In this comprehensive work, colorful anecdotes, compelling arguments and historical insights shed light on this revolutionary and controversial weapon against infectious disease. At the same time, Allen tells a parallel history of failure, deadly reactions and the public's confusion over vaccine's efficacy and necessity. He raises complex questions about individual rights versus public good, and the moral ambiguity of sacrificing the one to save the many.
Allen claims the anti-vaccine movement is nearly as old as vaccines themselves, beginning with the Puritans who thought scratching a small amount of smallpox virus into the skin a challenge to God's will. Counted among the most famous detractors, British dramatist George Bernard Shaw and Henry Bergh, founder of the SPCA. And the movement's most unlikely, yet most enduring symbol: the Raggedy Ann doll.
Since the early 20th century, contaminated vaccines, DTP injuries and a purported link to autism have fueled efforts to ban mandatory immunization in America. The most recent controversy stems from efforts to vaccinate preteen girls against HPV, or human papillomavirus, a sexually transmitted virus that causes cervical cancer.
Allen also details public health's role, its early triumphs and failures as it tries to produce safer vaccines and enforce immunization in the midst of smallpox epidemics.

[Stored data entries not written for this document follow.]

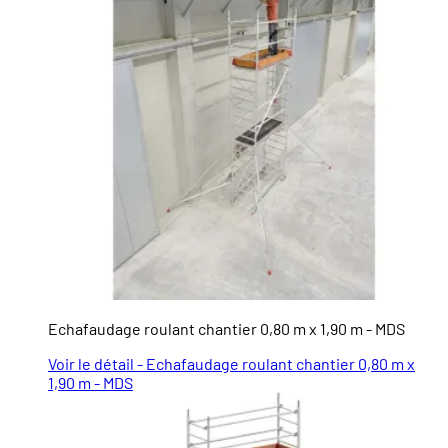
Echafaudage roulant chantier 0,80 m x 1,90 m - MDS
Voir le détail - Echafaudage roulant chantier 0,80 m x
1,90 m - MDS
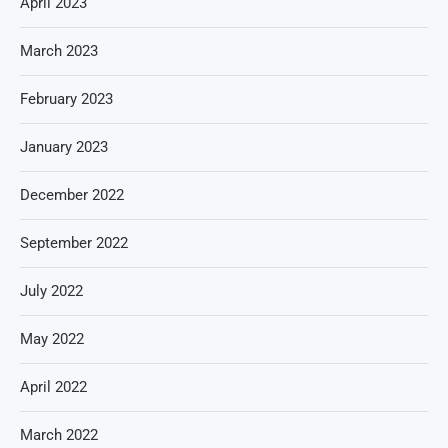
April 2023
March 2023
February 2023
January 2023
December 2022
September 2022
July 2022
May 2022
April 2022
March 2022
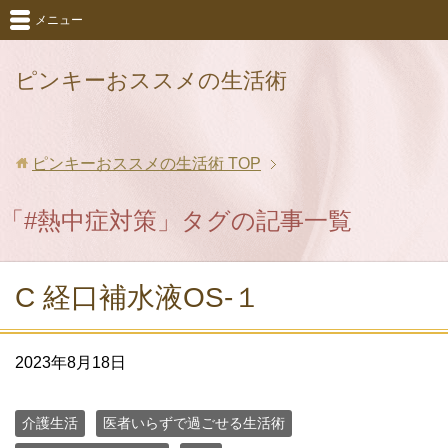
メニュー
ピンキーおススメの生活術
ピンキーおススメの生活術
TOP
「#熱中症対策」タグの記事一覧
C 経口補水液OS-１
2023年8月18日
介護生活
医者いらずで過ごせる生活術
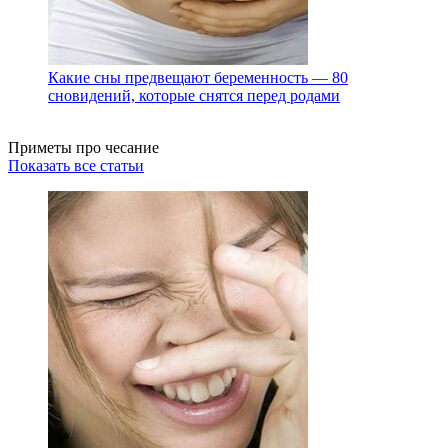
Какие сны предвещают беременность — 80
сновидений, которые снятся перед родами
Приметы про чесание
Показать все статьи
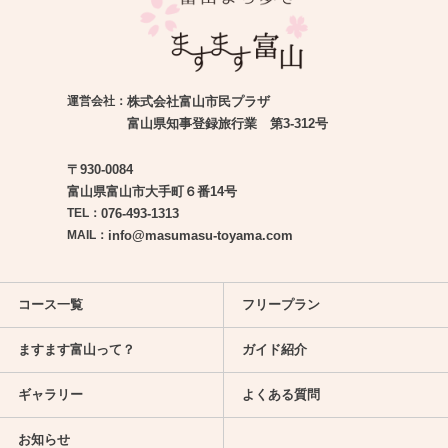
運営会社：
株式会社富山市民プラザ
富山県知事登録旅行業 第3-312号
〒930-0084
富山県富山市大手町６番14号
TEL：
076-493-1313
MAIL：
info@masumasu-toyama.com
コース一覧
フリープラン
ますます富山って？
ガイド紹介
ギャラリー
よくある質問
お知らせ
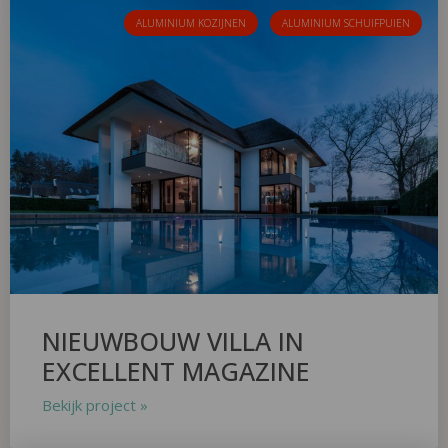
ALUMINIUM KOZIJNEN
ALUMINIUM SCHUIFPUIEN
NIEUWBOUW VILLA IN
EXCELLENT MAGAZINE
Bekijk project »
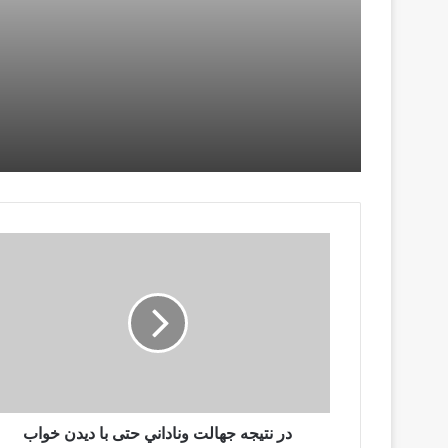
در نتيجه جهالت وناداني حتى با ديدن خواب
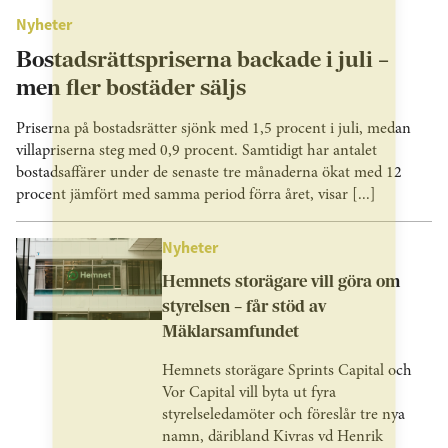
Nyheter
Bostadsrättspriserna backade i juli –
men fler bostäder säljs
Priserna på bostadsrätter sjönk med 1,5 procent i juli, medan
villapriserna steg med 0,9 procent. Samtidigt har antalet
bostadsaffärer under de senaste tre månaderna ökat med 12
procent jämfört med samma period förra året, visar [...]
Nyheter
Hemnets storägare vill göra om
styrelsen – får stöd av
Mäklarsamfundet
Hemnets storägare Sprints Capital och
Vor Capital vill byta ut fyra
styrelseledamöter och föreslår tre nya
namn, däribland Kivras vd Henrik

Vaccine's champions also are profiled, beginning with Edward Jenner's 1796 smallpox discovery that formed the basis for understanding immunity. Allen includes Louis Pasteur's work with rabies and cholera and Albert Sabin's and Jonas Salk's polio breakthroughs. He credits the Army's fear of bioterrorism and tropical disease, as well as a polio-stricken president, for ushering in the golden age of immunization in the 1940s.
Small chapters divide in a readable format the discovery of vaccines for nearly forgotten diseases, such as diphtheria, measles, typhoid, typhus and whooping cough.
It's hard to imagine, but according to this history, in the early 20th century, some diseases killed more young American children in one day than SARS has in a year. A sobering thought for parents who ignore their babies' booster shots or complain about school-entry laws.
Informative histories on infectious disease, including a spate of works on the black plague and 1918 superflu, appear to be a publishing trend that mirrors, no doubt, our own current events. "Vaccine," which includes a number of illustrations and photographs, is a commendable companion to these histories.--Victoria Hood, March 4, 2007.


Arthur Allen is a Washington DC-based journalist who has written on vaccine issues in The New York Times Magazine, the Washington Post Magazine, The New Republic, Atlantic Monthly, Salon and Slate.